Statistics
/As long as I'm doing a lot of quoting today, I figured I'd post the quote from the front of Forever Peace that I forgot to post when I mentioned it last week:
"Man was born into barbarism, when killing his fellow man was a normal condition of existence. He became endowed with a conscience. And he has now reached the day when violence toward another human being must become as abhorrent as eating another's flesh." -Martin Luther King, Jr.
From the newest edition of The Onion:
God Damns Minnesota Vikings As Requested
LIBERTYVILLE, IL--Responding to a fourth-quarter cry from diehard Chicago Bears fan Lester Ruddick, God damned the Minnesota Vikings Sunday. "Players and employees of the Vikings organization," God announced from Heaven, "I have heard the pleas of Lester Ruddick in the final moments of a devastating 30-27 Bears loss to the Vikings, and My wrath shall burn forever against you. No supplication, no contrition can help you now. Every last one of you, from All-Pro wideout Randy Moss all the way down to third-string left guard Chris Liwienski, shall be damned to an eternity of pain and suffering."
That reminded me of the interview with Bob Costas in the newest issue of Playboy:
Costas: What was the other thing that drives me nuts? Oh. Athletes proclaiming that the outcome of the game was a result of their faith in Jesus. Now, someone professing his faith in whatever forum, I respect that completely. But I just find it to be a subkindergarten view of religion to declare that Jesus, Allah or the man in the moon determined the outcome of a contest. This is an insult to everyone's intelligence. I mean, who believes in a God that is so occupied with irrelevancies and minutiae that he micromanages a football or basketball game but allows people to be shot dead in churches?
I came home early from work, around 2:00, and spent the rest of the afternoon in a NyQuil-induced coma.
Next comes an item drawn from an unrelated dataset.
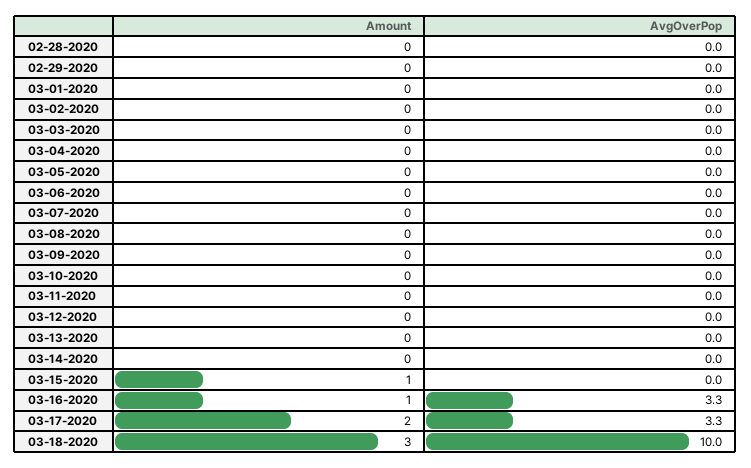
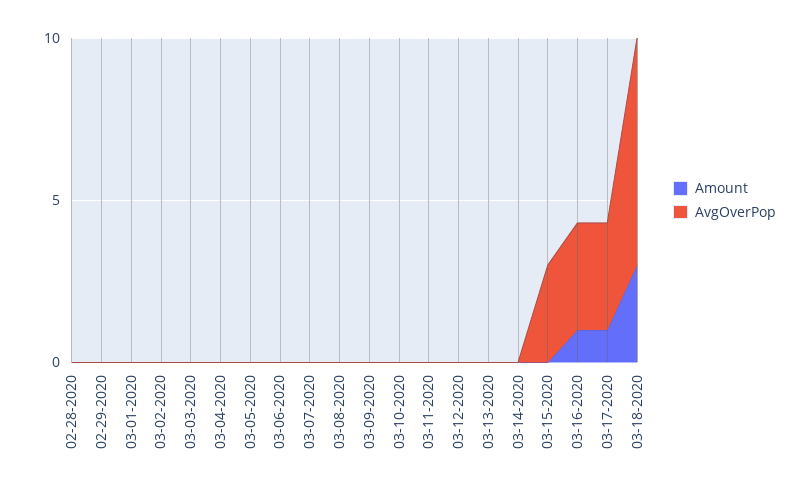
Amount, 03-15-2020: 1 -> 0
AvgOverPop, 03-15-2020: 0 -> 3
Amount, 03-17-2020: 2 -> 1
AvgOverPop, 03-18-2020: 10 -> 7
I never get sick in the summer, I must be getting old...
I'm always amused by how people perceive risks. A great book I once checked out from the ISU Library had a lot of these laid out before you, to let you know exactly how risky the acts you engage in are. Unfortunately, the book is apparently no longer in print, but this one might be as good.
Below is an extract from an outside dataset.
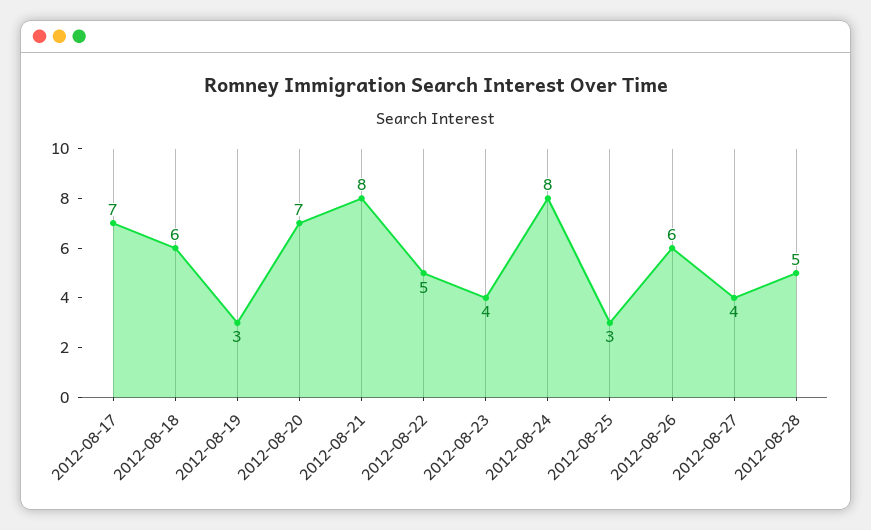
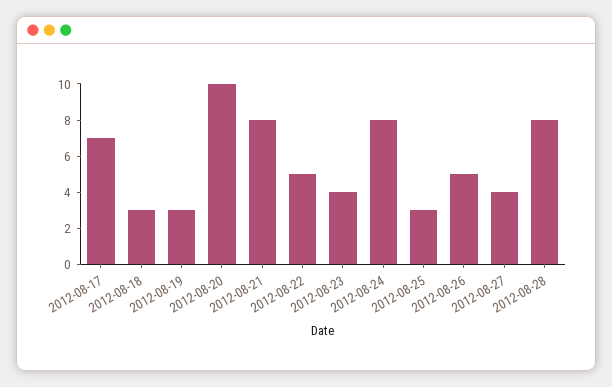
2012-08-18: 6 -> 3
2012-08-20: 7 -> 10
2012-08-26: 6 -> 5
2012-08-28: 5 -> 8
So why am I writing about this? Because all of the news about the Firestone tire recall is getting old. Yes, fine, these tires may not be the safest ones available, and the manufacturer has issued a recall. But it's not exactly a great risk to everyone, or even those people who drive a Ford Explorer. According to CNN, 89 people have died in the U.S. as a result of the faulty tires. Now I'm not saying that those 89 people don't matter, I just want to put that in perspective.
Let's look at another product that people buy which has a chance of killing them. Tobacco. Tobacco kills 1200 people a day, that's one every 72 seconds! (Source) Now you don't exactly have to be the Curmudgeon to figure out that it's a heck of a lot safer to drive around in Ford Explorers than it is to smoke. Yet not only are cigarettes not recalled, people continue to smoke them after being informed of the risks!
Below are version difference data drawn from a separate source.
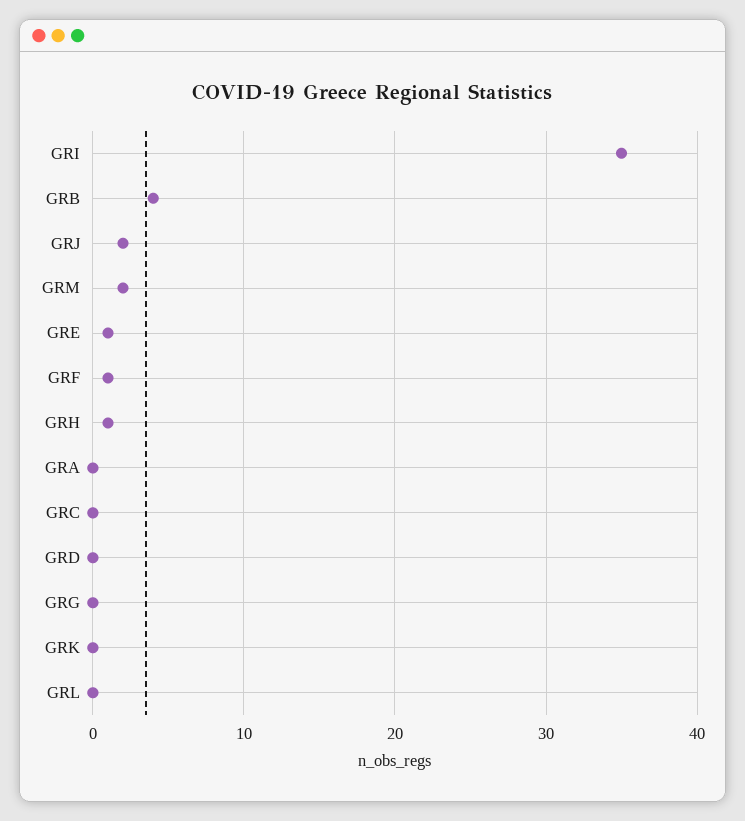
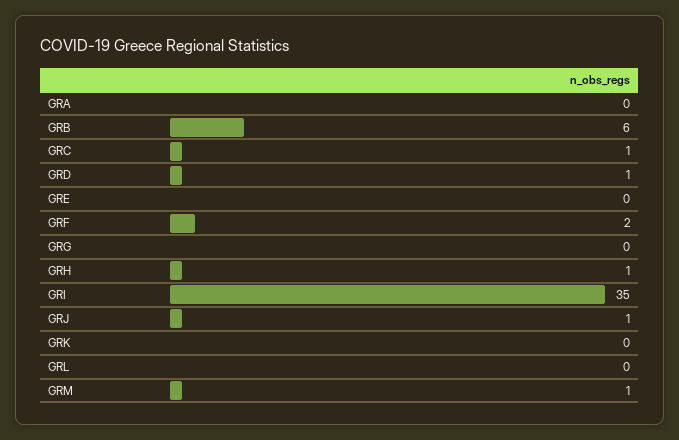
GRB: 4 -> 6
GRJ: 2 -> 1
GRM: 2 -> 1
GRE: 1 -> 0
GRF: 1 -> 2
GRC: 0 -> 1
GRD: 0 -> 1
I'm willing to wager that out of the tens of thousands of people who will get their tires replaced, there are a few smokers. I'll even stipulate that some of them will stand outside the dealership and light up while the mechanic puts their new tires on.
If you're so friggin' safety-conscious that you need the safer tires right away, why don't you take the cancer stick out of your mouth and extend your life another five years?
Below is a quote from my book Ranting Again by Dennis Miller, which somewhat sums up how I feel about this behavior:
Hey, don't blame the cigarette makers. Tobacco companies are being sued way too much. I admit they're evil poison-mongers who give other evil poison-mongers a bad name. Yes, they lie about the addictive nature of their products and get rich doing it. But come on, tell the truth, we knew they were lying all along. If you're saying you didn't know cigarettes were bad for you, you're lying through that hole in your trachea. Of course it causes lung cancer. Of course it causes emphysema. It's fucking smoke. Would you build a campfire and every hour stand real close and take deep breaths? How could you not know smoking is bad for you? Is having teeth the color of caramel corn normal? Is coughing up your lungs one smoldering loogie at a time normal?